Malcolm Rogel was recently promoted to vice president of fan experience for the Mariners, more than 23 years after he started working for the team. He’s seen his fair share of concession stand lines.
“We’ve been searching for something like this for years,” Rogel said. “We need to do whatever we can to satisfy demand and this kind of process is really just perfect for us.”
Just Walk Out first debuted in 2018 in Seattle with Amazon Go convenience stores. It’s now used in some larger Amazon grocery stores and is spreading among sports and entertainment venues. Competitors are also getting in on the cashierless game at arenas in Boston, Dallas, Houston and San Francisco.
Just Walk Out relies on a number of cameras in the ceiling to track customers and what they pick up. The credit card a customer inserts upon entry or the one linked to their Amazon One ID is charged for the items the customer takes after they leave the store.
Located near section 126 behind home plate, the brightly lit market does stand out compared to other food and beverage kiosks lining the concourse. The walls are covered in white subway tile and an array of coolers are stocked with beer, wine, ready-made cocktails and soft drinks. The place has a larger selection of drinks than any other spot in the park.
There’s also snacks, candy, a hot food selection featuring hot dogs, pretzels and nachos, and a small merchandise display with foam fingers, beer coozies and M’s hats.
Rogel called the new market a “learning lab” to better determine what fans want to grab in a hurry. And fan reaction could determine future placement in the park for more of the technology.
“I hope I didn’t steal this,” Patty O’Toole laughed as she held up a hot dog that she walked out of the market with.
“I don’t even know how it works!” said David White after walking out with a bottle of water. “That’s the first time we’ve done it.
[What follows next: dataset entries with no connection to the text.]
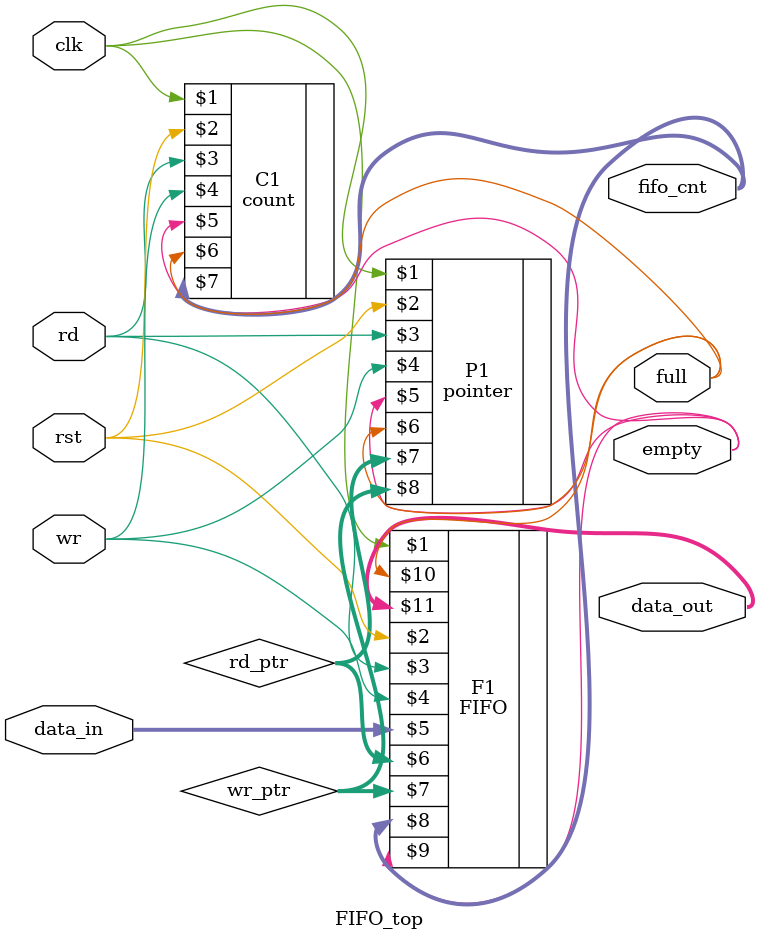
<source format=v>
module FIFO_top #(parameter M=5, N=5)
	(input clk, rst, rd, wr, input[N-1:0] data_in, output empty, full, output[M:0] fifo_cnt, output[N-1:0] data_out);

wire [M-1:0] rd_ptr, wr_ptr;

FIFO #(5,5) F1(clk, rst, rd, wr, data_in, rd_ptr, wr_ptr, fifo_cnt, empty, full, data_out);
count #(5,5) C1(clk, rst, rd, wr, empty, full, fifo_cnt);
pointer #(5,5) P1(clk, rst, rd, wr, empty, full, rd_ptr, wr_ptr);

endmodule


</source>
It’s better than waiting in line.”
“Walk in, walk out — it was kind of weird. How do they know it’s me walking out?” asked Sierra Jordan. “I have some qualms with Amazon, but I’m also constantly buying stuff off of Amazon. That’s the direction the world’s heading in.”
As fans moved in and out of the new market, others were still lining up for drinks and food at traditional kiosks, unaware that a faster alternative was now in place. One fan who was fifth or sixth in line told GeekWire he was using the kiosk across from the new market because he knew they had the big beer cans he liked. Those cans and many others were available at Walk-Off.
“It’s kind of nice because you can just come in and get what you like,” said Kristine Svehla-Brown, who uses a Go store regularly near her downtown office. She said ballpark concession lines can be a “deterrent” to getting out of your seat “if you know you’re going to be gone for a long time and you want to watch the game.”
Amazon had several ambassadors standing near the entry to the market, explaining what it was and how it worked. During the game, the Mariners played a big-screen promo letting fans know that Walk-Off was open and where it was located. The Mariner Moose was shown shopping at the market.
“Amazon wants to see this do well because they can roll this out to other venues,” Rogel said. “Sodexo Live! can sell more product. And for the Mariners it’s a way better fan experience to get in and out. Everybody has a lot of reasons to find success here.”